Since 1B TFCC injury may result in DRUJ instability, some researchers advised treating the TFCC injury if DRUJ instability is detected after the fixation of DRF [26]. However, DRUJ instability may not be reliably detected by manual stress tests, such as the radioulnar stress test [27, 28]. Perioperative manual stress testing, in particular, cannot effectively detect DRUJ instability because edema or subcutaneous hematoma around the wrists would make identification difficult. According to our research, a shorter radius length was associated with 1B TFCC injury and could serve as a significant reference value. Specifically, radial length of less than 5 mm following DRF was associated with a higher risk of 1B TFCC injury; however, a slight variation in radius length does not always mean the absence of TFCC injury. Although the significant instability of the DRUJ due to 1B TFCC injury would be the cause of the residual ulnar wrist pain, which type of 1B TFCC injury arouses the DRUJ instability which results in the residual symptoms are still unknown and further investigation should be needed.

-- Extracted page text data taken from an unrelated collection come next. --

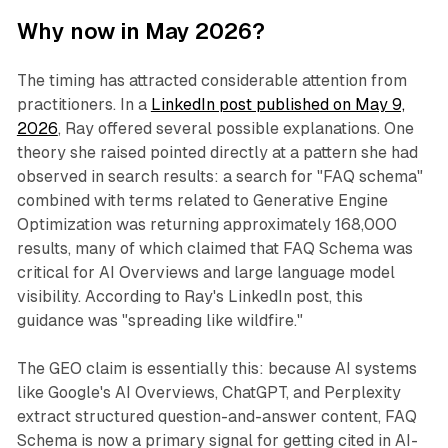
Why now in May 2026?
The timing has attracted considerable attention from
practitioners. In a
LinkedIn post published on May 9,
2026
, Ray offered several possible explanations. One
theory she raised pointed directly at a pattern she had
observed in search results: a search for "FAQ schema"
combined with terms related to Generative Engine
Optimization was returning approximately 168,000
results, many of which claimed that FAQ Schema was
critical for AI Overviews and large language model
visibility. According to Ray's LinkedIn post, this
guidance was "spreading like wildfire."
The GEO claim is essentially this: because AI systems
like Google's AI Overviews, ChatGPT, and Perplexity
extract structured question-and-answer content, FAQ
Schema is now a primary signal for getting cited in AI-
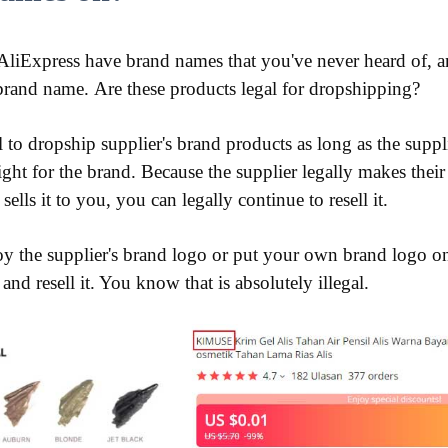
liExpress have brand names that you've never heard of, an
brand name. Are these products legal for dropshipping?
al to dropship supplier's brand products as long as the suppli
ght for the brand. Because the supplier legally makes the
sells it to you, you can legally continue to resell it.
oy the supplier's brand logo or put your own brand logo o
nd resell it. You know that is absolutely illegal.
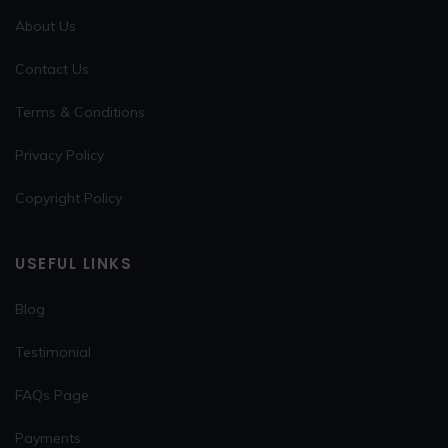
About Us
Contact Us
Terms & Conditions
Privacy Policy
Copyright Policy
USEFUL LINKS
Blog
Testimonial
FAQs Page
Payments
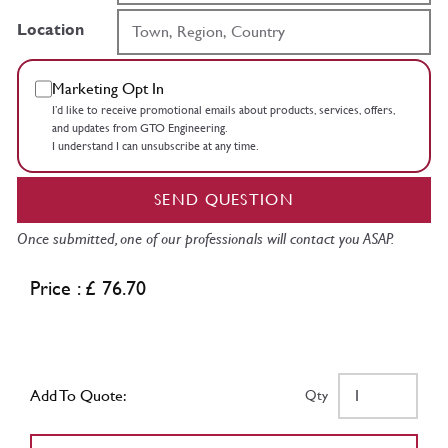
Location
Marketing Opt In
I’d like to receive promotional emails about products, services, offers,
and updates from GTO Engineering.
I understand I can unsubscribe at any time.
SEND QUESTION
Once submitted, one of our professionals will contact you ASAP.
Price : £ 76.70
Add To Quote:
Qty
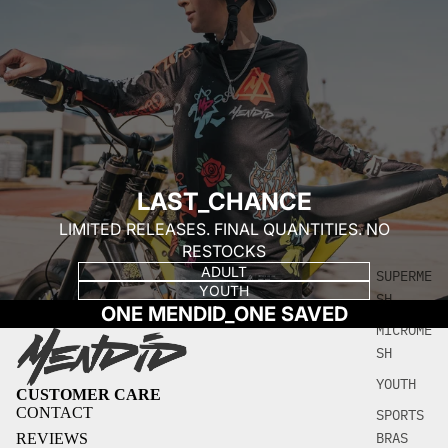
LAST_CHANCE
LIMITED RELEASES. FINAL QUANTITIES. NO
RESTOCKS
ADULT
SUPERME
YOUTH
SH
ONE MENDID_ONE SAVED
MICROME
SH
YOUTH
CUSTOMER CARE
CONTACT
SPORTS
BRAS
REVIEWS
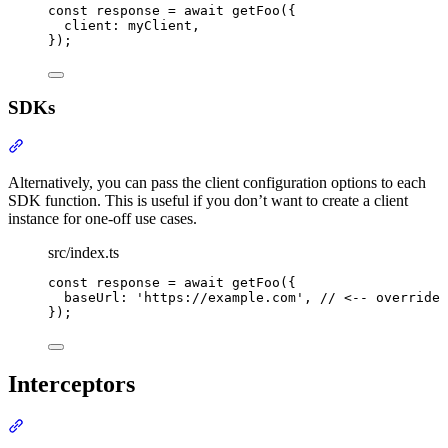
const
 response 
=
await
getFoo
(
{
client
:
 myClient
,
}
)
;
SDKs
Section titled “SDKs”
Alternatively, you can pass the client configuration options to each
SDK function. This is useful if you don’t want to create a client
instance for one-off use cases.
src/index.ts
const
 response 
=
await
getFoo
(
{
baseUrl
:
'
https://example.com
'
,
// <-- override 
}
)
;
Interceptors
Section titled “Interceptors”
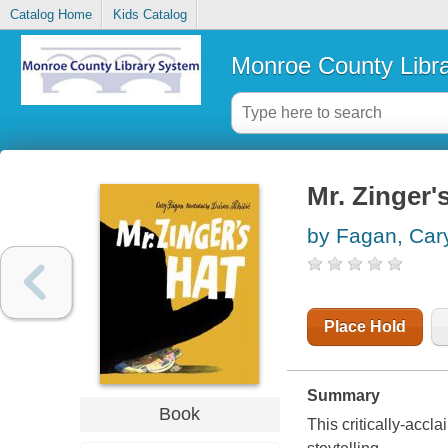
Catalog Home
Kids Catalog
Monroe County Libr
Mr. Zinger'
by Fagan, Car
Place Hold
Summary
Book
This critically-acc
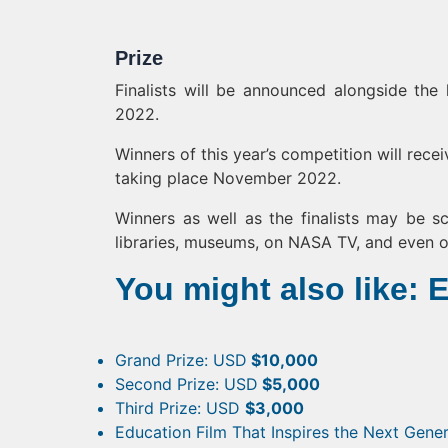
Prize
Finalists will be announced alongside the
2022.
Winners of this year’s competition will rece
taking place November 2022.
Winners as well as the finalists may be sc
libraries, museums, on NASA TV, and even o
You might also like: 
Grand Prize: USD
$10,000
Second Prize: USD
$5,000
Third Prize: USD
$3,000
Education Film That Inspires the Next Gene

The treatment goals for DRF are painless and fully functional wrist motion. Although the treatment of DRF with VLP fixation reportedly achieves satisfactory outcomes, several researchers have reported that some patients experience ulnar wrist pain after surgical treatment of DRF [29]. TFCC injuries are a recognized cause of ulnar side wrist pain, resulting in unsatisfactory outcomes [5, 6]. Many authors have recommended surgical repair of the TFCC in distal radius fractures to prevent the adverse effect of instability of the DRUJ and ulnar side wrist pain [30]. In contrast, authors who recommend conservative treatment have reported that long-arm splinting for 1 month after internal fixation of the distal radius fracture with instability of the DRUJ could result in a satisfactory outcome [31]. Moreover, Jemin et al. [32] found that there were no statistically significant differences in the clinical outcomes between surgical and conservative treatment. Although controversial, we must treat TFCC injury with the proper treatment methods to minimize their negative effects on the patient as much as possible. In clinical practice, it is possible to select a customized treatment plan following appropriate patient discussion. Even though the majority of patients choose a conservative course of therapy, the surgeon should still be well-informed on the current debates surrounding the management of TFCC injury as well as the potential postoperative consequences. The height of the radius should be restored as much as possible during surgery in cases with DRF with substantial shortening of the radius (particularly if the radius length is less than 5 mm). Furthermore, it is recommended to use a wrist brace or splinting for 4 to 6 weeks to fix the wrist in order to prevent TFCC injury and potential DRUJ instability. Still, further investigation is required as this is only the researchers’ observation.

There are a few limitations to this study. The main limitation is in the measurement and categorization of the relevant image data. This study involves a large number of radiologic parameters, and measurement on X-ray is prone to bias, but it is truly the most straightforward and constrained approach available. Measurement by CT may be more accurate, but there are many problems in practice, such as the measurement of angles. The classification of TFCC injury by analyzing MRI is also subjective, and perhaps the results would be more accurate afterward with arthroscopy. Another limitation is that this study focused on radiologic parameters and ignored the influence of other factors on TFCC injury, such as ulnar styloid fracture, which may have some relevance to TFCC injury [33, 34]. Therefore, further investigation of the differences in the clinical outcomes of distal radius fractures is needed.

Conclusion

The present study has shown that 1B TFCC injury is most common in patients with DRF and concomitant TFCC injury. In addition, both radius length and DRUJ distance have a statistical correlation with TFCC injury and patients with TFCC injury tend to have a shortened radius and wider DRUJ distance, although they have no predictive value for TFCC injury in DRF.